That is what is most disturbing to me about appointing someone like Betsy DeVos, a person with demonstrably no idea of how public education works but a very long history of how money works, as the Secretary of Education. She has spent her entire adult life fighting against a system of state and local entities that she has no knowledge of other than what she reads in the papers. She seems to have arrived at her views of public education based on the conservative knee-jerk reflex that anything funded by a government is inherently bad and wasteful and the truest way to be both American and productive is to embrace the profit motive.
That works in some cases; a bank is wiser to hire its own armed guards to keep an eye on the place rather than to solely rely on the local police who have other obligations as well as protecting a bank vault, and chances are the bank can afford it.

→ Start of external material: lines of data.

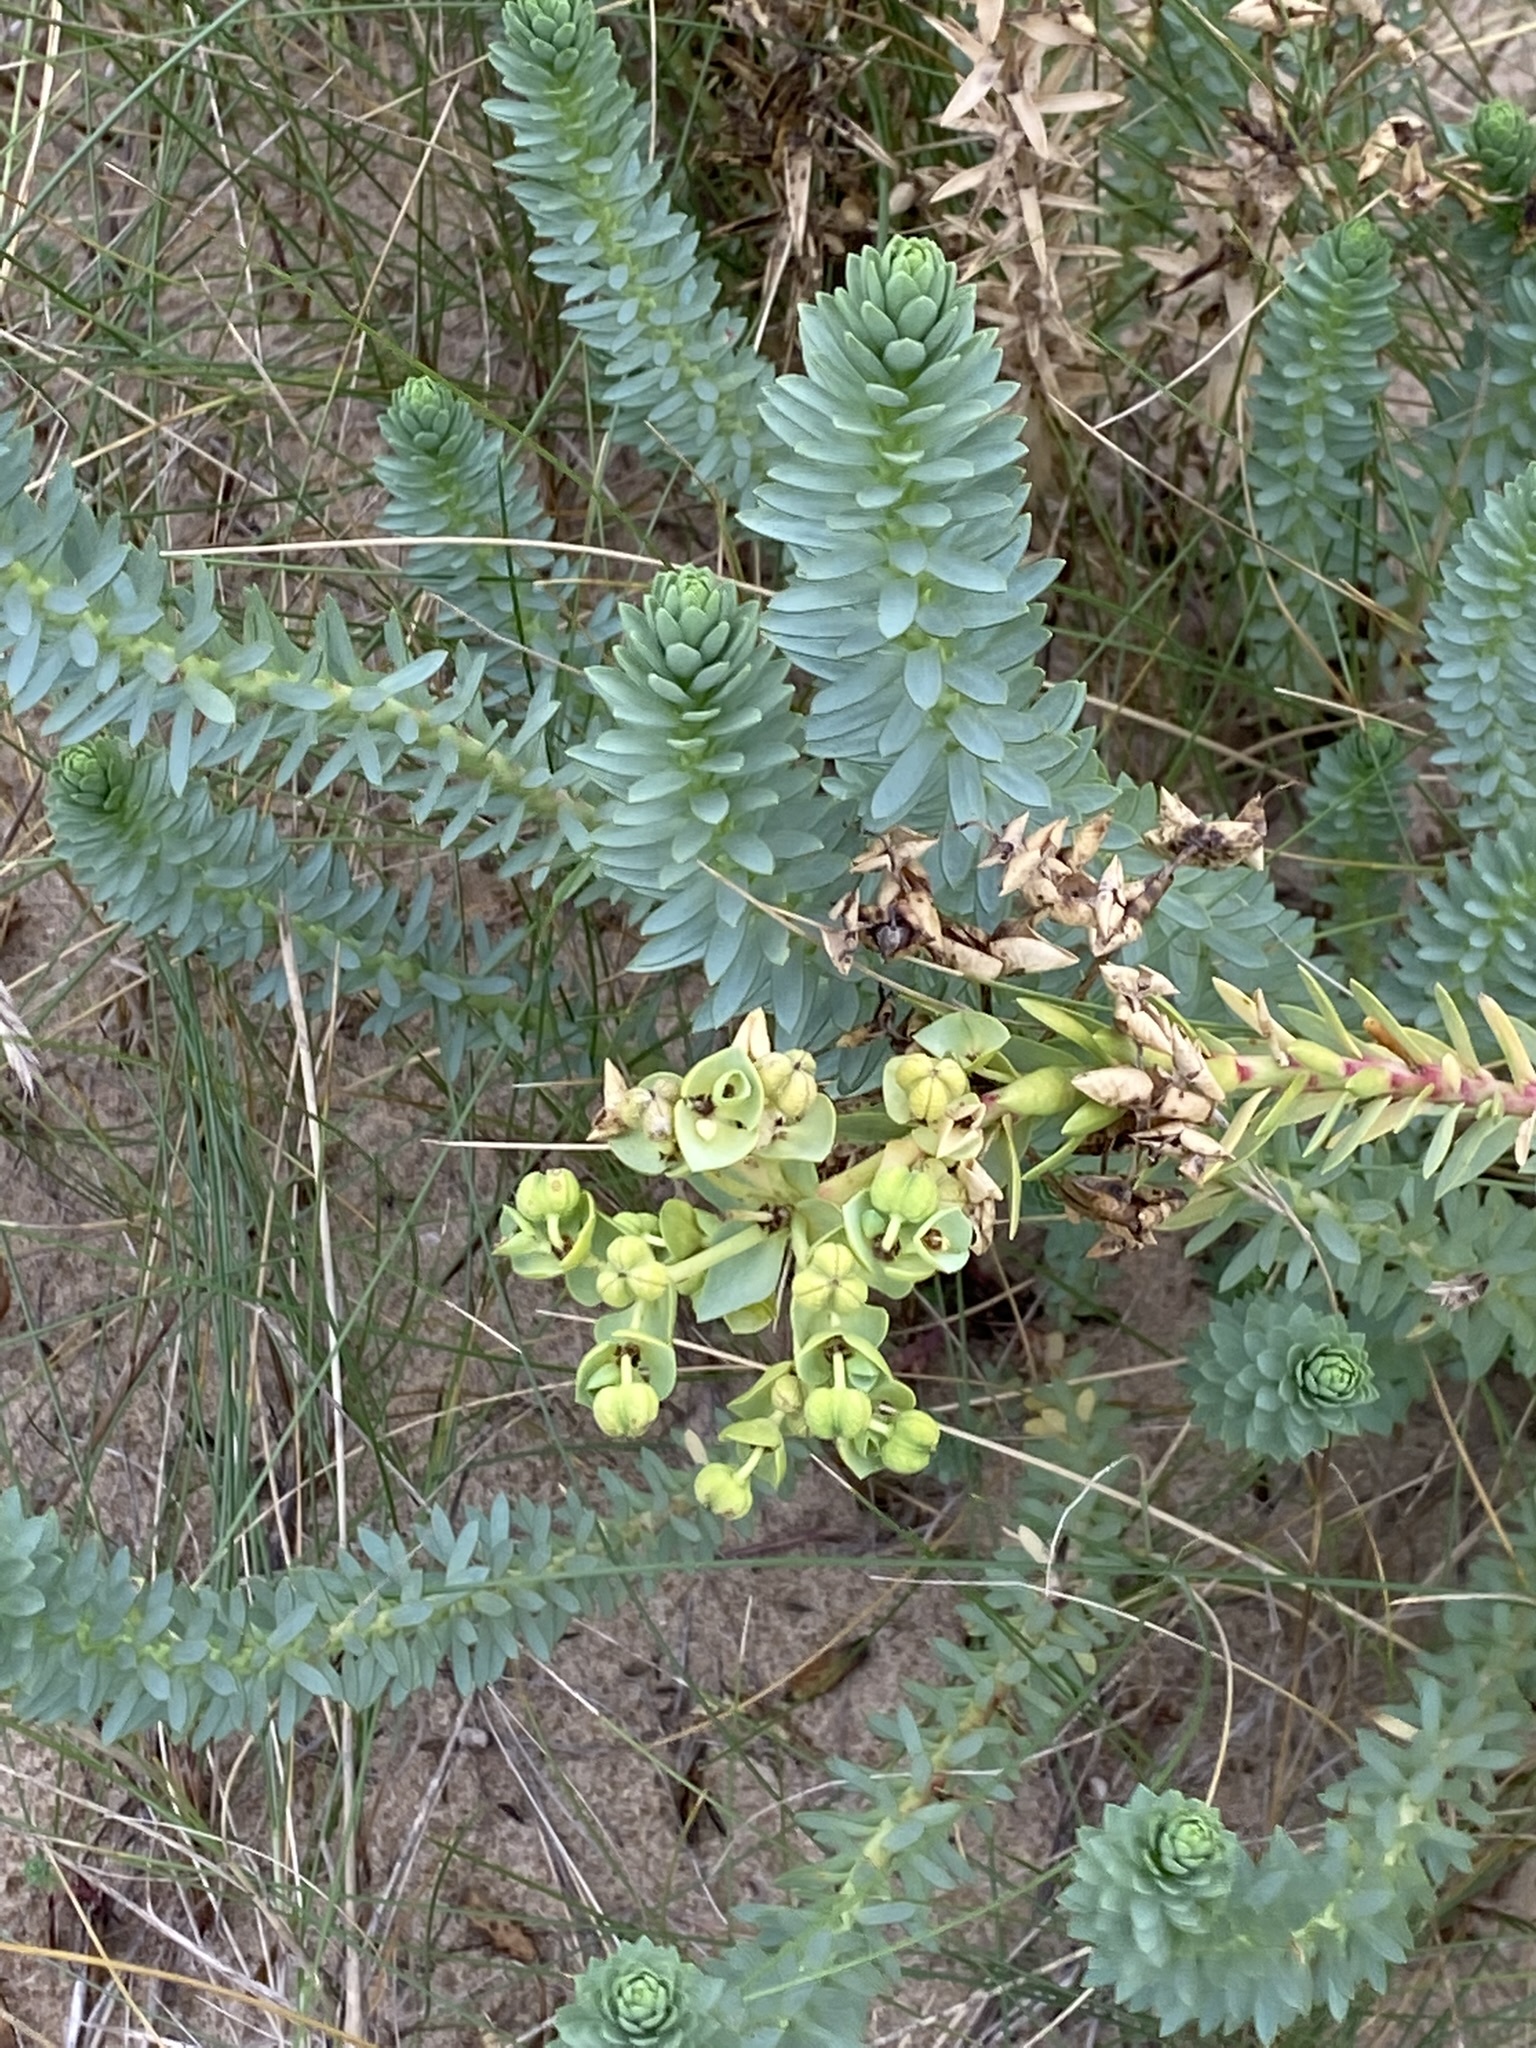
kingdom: Plantae
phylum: Tracheophyta
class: Magnoliopsida
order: Malpighiales
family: Euphorbiaceae
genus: Euphorbia
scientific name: Euphorbia paralias
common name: Sea spurge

Private education is good — I’m a product of it from Grade 3 through my undergrad degree — but my parents could afford it for me and my siblings, and it did not supplant the local public schools in my hometown. Nor could it.
Betsy DeVos cannot march into a local school district and tell them what to teach. She cannot even take away the basic entitlement programs that fund education for the poor and disabled; those programs are written into law and can only be repealed by Congress. But what she can do is decide whether or not to fund programs that reach beyond the local districts’ abilities to provide for more than just a basic education such as magnet school programs and outreach to parents to become better first teachers. Her breathtaking lack of fundamental knowledge of how students are evaluated puts at risk programs that reach students who struggle in the classroom thanks to factors that have never been encountered by someone who has never walked into a public school. And for every public school system that is struggling — and there are many — there are public schools in every part of the country — rural, urban, suburban — that are shining examples of just how well public education works, and a good deal of it is thanks to programs funded by the federal government.
There are some fundamental elements of our democracy and capitalist system that should be left in the hands of public trust. Defense, infrastructure, law enforcement, and education come to mind, and not coincidentally, each one of those elements makes life not just better but possible. To defund public education and turn it over to venture capitalists is as ridiculous an idea as disbanding the armed forces and turning our national defense over to Blackwater.